─── RECORDS SHOWN

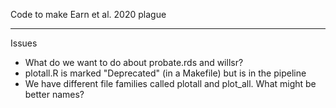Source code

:
Code to make Earn et al. 2020 plague


----------------------------------------------------------------------

Issues
* What do we want to do about probate.rds and willsr?
* plotall.R is marked "Deprecated" (in a Makefile) but is in the pipeline
* We have different file families called plotall and plot_all. What might be better names?
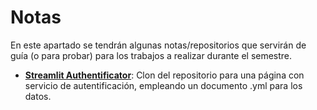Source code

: # Notas

En este apartado se tendrán algunas notas/repositorios que servirán de guía (o para probar) para los trabajos a realizar durante el semestre.

* [**Streamlit Authentificator**](authentification): Clon del repositorio para una página con servicio de autentificación, empleando un documento .yml para los datos.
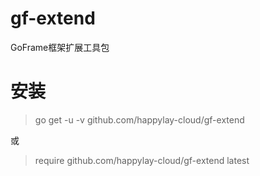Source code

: # gf-extend
GoFrame框架扩展工具包

# **安装**

> go get -u -v github.com/happylay-cloud/gf-extend

或

> require github.com/happylay-cloud/gf-extend latest

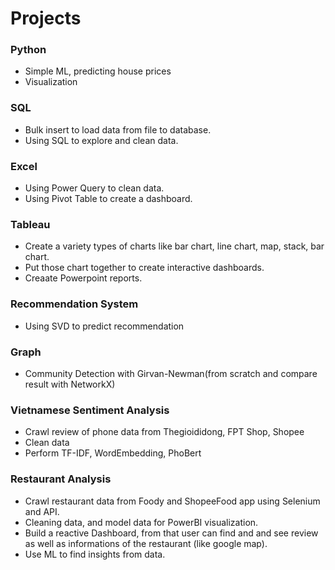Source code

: # Projects

### Python 
- Simple ML, predicting house prices
- Visualization

### SQL 
- Bulk insert to load data from file to database.
- Using SQL to explore and clean data.

### Excel
- Using Power Query to clean data.
- Using Pivot Table to create a dashboard.

### Tableau
- Create a variety types of charts like bar chart, line chart, map, stack, bar chart.
- Put those chart together to create interactive dashboards.
- Creaate Powerpoint reports.

### Recommendation System
- Using SVD to predict recommendation

### Graph 
- Community Detection with Girvan-Newman(from scratch and compare result with NetworkX)

### Vietnamese Sentiment Analysis
- Crawl review of phone data from Thegioididong, FPT Shop, Shopee
- Clean data 
- Perform TF-IDF, WordEmbedding, PhoBert

### Restaurant Analysis
- Crawl restaurant data from Foody and ShopeeFood app using Selenium and API.
- Cleaning data, and model data for PowerBI visualization.
- Build a reactive Dashboard, from that user can find and and see review as well as informations of the restaurant (like google map).
- Use ML to find insights from data.
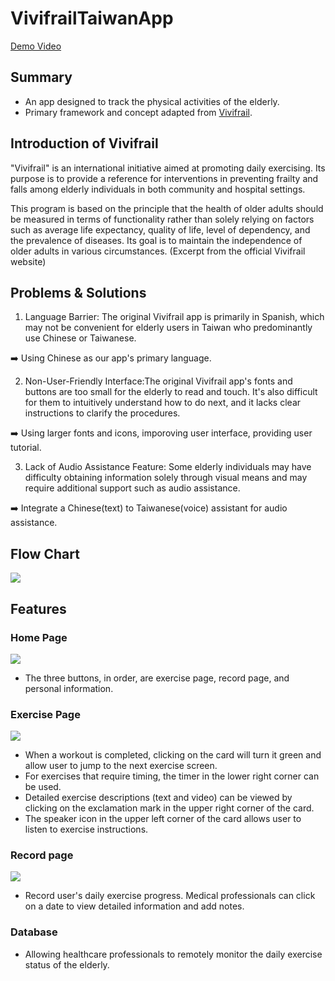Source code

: # VivifrailTaiwanApp
[Demo Video](https://drive.google.com/file/d/1euBKDs0tTzOOADoxIjhjXIQKbKBIcSqQ/view?usp=sharing)

## Summary
- An app designed to track the physical activities of the elderly.
- Primary framework and concept adapted from [Vivifrail](https://play.google.com/store/apps/details?id=com.mikelizquierdo.vivifrail&hl=zh_HK&gl=US).

## Introduction of Vivifrail
"Vivifrail" is an international initiative aimed at promoting daily exercising. Its purpose is to provide a reference for interventions in preventing frailty and falls among elderly individuals in both community and hospital settings.

This program is based on the principle that the health of older adults should be measured in terms of functionality rather than solely relying on factors such as average life expectancy, quality of life, level of dependency, and the prevalence of diseases. Its goal is to maintain the independence of older adults in various circumstances. (Excerpt from the official Vivifrail website)

## Problems & Solutions
1. Language Barrier: The original Vivifrail app is primarily in Spanish, which may not be convenient for elderly users in Taiwan who predominantly use Chinese or Taiwanese.


➡️ Using Chinese as our app's primary language.

2. Non-User-Friendly Interface:The original Vivifrail app's fonts and buttons are too small for the elderly to read and touch. It's also difficult for them to intuitively understand how to do next, and it lacks clear instructions to clarify the procedures.

➡️ Using larger fonts and icons, imporoving user interface, providing user tutorial.

3. Lack of Audio Assistance Feature: Some elderly individuals may have difficulty obtaining information solely through visual means and may require additional support such as audio assistance.


➡️ Integrate a Chinese(text) to Taiwanese(voice) assistant for audio assistance.

## Flow Chart
![](https://i.imgur.com/ccBGMFn.jpg)

## Features
### Home Page
![](https://i.imgur.com/3gg8ekP.jpg)
- The three buttons, in order, are exercise page, record page, and personal information.
### Exercise Page
![](https://i.imgur.com/XaLH8Ym.jpg)
- When a workout is completed, clicking on the card will turn it green and allow user to jump to the next exercise screen.
- For exercises that require timing, the timer in the lower right corner can be used.
- Detailed exercise descriptions (text and video) can be viewed by clicking on the exclamation mark in the upper right corner of the card.
- The speaker icon in the upper left corner of the card allows user to listen to exercise instructions.
### Record page
![](https://i.imgur.com/6yAxsQE.jpg)
- Record user's daily exercise progress. Medical professionals can click on a date to view detailed information and add notes.
### Database
- Allowing healthcare professionals to remotely monitor the daily exercise status of the elderly.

──────

**REQUIREMENT:** Convert the data above into a Markdown table with two columns, Row and Line, giving each nonblank line its own numbered row and skipping blank lines. Leave the pictures out of the table.

**ANSWER TO THIS TASK:**
| Row | Line |
|---|---|
| 1 | Source code |
| 2 | : |
| 3 | Code to make Earn et al. 2020 plague |
| 4 | ---------------------------------------------------------------------- |
| 5 | Issues |
| 6 | * What do we want to do about probate.rds and willsr? |
| 7 | * plotall.R is marked "Deprecated" (in a Makefile) but is in the pipeline |
| 8 | * We have different file families called plotall and plot_all. What might be better names? |
| 9 | Source code |
| 10 | : # Notas |
| 11 | En este apartado se tendrán algunas notas/repositorios que servirán de guía (o para probar) para los trabajos a realizar durante el semestre. |
| 12 | * [**Streamlit Authentificator**](authentification): Clon del repositorio para una página con servicio de autentificación, empleando un documento .yml para los datos. |
| 13 | Source code |
| 14 | : # gf-extend |
| 15 | GoFrame框架扩展工具包 |
| 16 | # **安装** |
| 17 | > go get -u -v github.com/happylay-cloud/gf-extend |
| 18 | 或 |
| 19 | > require github.com/happylay-cloud/gf-extend latest |
| 20 | Source code |
| 21 | : # Projects |
| 22 | ### Python  |
| 23 | - Simple ML, predicting house prices |
| 24 | - Visualization |
| 25 | ### SQL  |
| 26 | - Bulk insert to load data from file to database. |
| 27 | - Using SQL to explore and clean data. |
| 28 | ### Excel |
| 29 | - Using Power Query to clean data. |
| 30 | - Using Pivot Table to create a dashboard. |
| 31 | ### Tableau |
| 32 | - Create a variety types of charts like bar chart, line chart, map, stack, bar chart. |
| 33 | - Put those chart together to create interactive dashboards. |
| 34 | - Creaate Powerpoint reports. |
| 35 | ### Recommendation System |
| 36 | - Using SVD to predict recommendation |
| 37 | ### Graph  |
| 38 | - Community Detection with Girvan-Newman(from scratch and compare result with NetworkX) |
| 39 | ### Vietnamese Sentiment Analysis |
| 40 | - Crawl review of phone data from Thegioididong, FPT Shop, Shopee |
| 41 | - Clean data  |
| 42 | - Perform TF-IDF, WordEmbedding, PhoBert |
| 43 | ### Restaurant Analysis |
| 44 | - Crawl restaurant data from Foody and ShopeeFood app using Selenium and API. |
| 45 | - Cleaning data, and model data for PowerBI visualization. |
| 46 | - Build a reactive Dashboard, from that user can find and and see review as well as informations of the restaurant (like google map). |
| 47 | - Use ML to find insights from data. |
| 48 | Source code |
| 49 | : # VivifrailTaiwanApp |
| 50 | [Demo Video](https://drive.google.com/file/d/1euBKDs0tTzOOADoxIjhjXIQKbKBIcSqQ/view?usp=sharing) |
| 51 | ## Summary |
| 52 | - An app designed to track the physical activities of the elderly. |
| 53 | - Primary framework and concept adapted from [Vivifrail](https://play.google.com/store/apps/details?id=com.mikelizquierdo.vivifrail&hl=zh_HK&gl=US). |
| 54 | ## Introduction of Vivifrail |
| 55 | "Vivifrail" is an international initiative aimed at promoting daily exercising. Its purpose is to provide a reference for interventions in preventing frailty and falls among elderly individuals in both community and hospital settings. |
| 56 | This program is based on the principle that the health of older adults should be measured in terms of functionality rather than solely relying on factors such as average life expectancy, quality of life, level of dependency, and the prevalence of diseases. Its goal is to maintain the independence of older adults in various circumstances. (Excerpt from the official Vivifrail website) |
| 57 | ## Problems & Solutions |
| 58 | 1. Language Barrier: The original Vivifrail app is primarily in Spanish, which may not be convenient for elderly users in Taiwan who predominantly use Chinese or Taiwanese. |
| 59 | ➡️ Using Chinese as our app's primary language. |
| 60 | 2. Non-User-Friendly Interface:The original Vivifrail app's fonts and buttons are too small for the elderly to read and touch. It's also difficult for them to intuitively understand how to do next, and it lacks clear instructions to clarify the procedures. |
| 61 | ➡️ Using larger fonts and icons, imporoving user interface, providing user tutorial. |
| 62 | 3. Lack of Audio Assistance Feature: Some elderly individuals may have difficulty obtaining information solely through visual means and may require additional support such as audio assistance. |
| 63 | ➡️ Integrate a Chinese(text) to Taiwanese(voice) assistant for audio assistance. |
| 64 | ## Flow Chart |
| 65 | ![](https://i.imgur.com/ccBGMFn.jpg) |
| 66 | ## Features |
| 67 | ### Home Page |
| 68 | ![](https://i.imgur.com/3gg8ekP.jpg) |
| 69 | - The three buttons, in order, are exercise page, record page, and personal information. |
| 70 | ### Exercise Page |
| 71 | ![](https://i.imgur.com/XaLH8Ym.jpg) |
| 72 | - When a workout is completed, clicking on the card will turn it green and allow user to jump to the next exercise screen. |
| 73 | - For exercises that require timing, the timer in the lower right corner can be used. |
| 74 | - Detailed exercise descriptions (text and video) can be viewed by clicking on the exclamation mark in the upper right corner of the card. |
| 75 | - The speaker icon in the upper left corner of the card allows user to listen to exercise instructions. |
| 76 | ### Record page |
| 77 | ![](https://i.imgur.com/6yAxsQE.jpg) |
| 78 | - Record user's daily exercise progress. Medical professionals can click on a date to view detailed information and add notes. |
| 79 | ### Database |
| 80 | - Allowing healthcare professionals to remotely monitor the daily exercise status of the elderly. |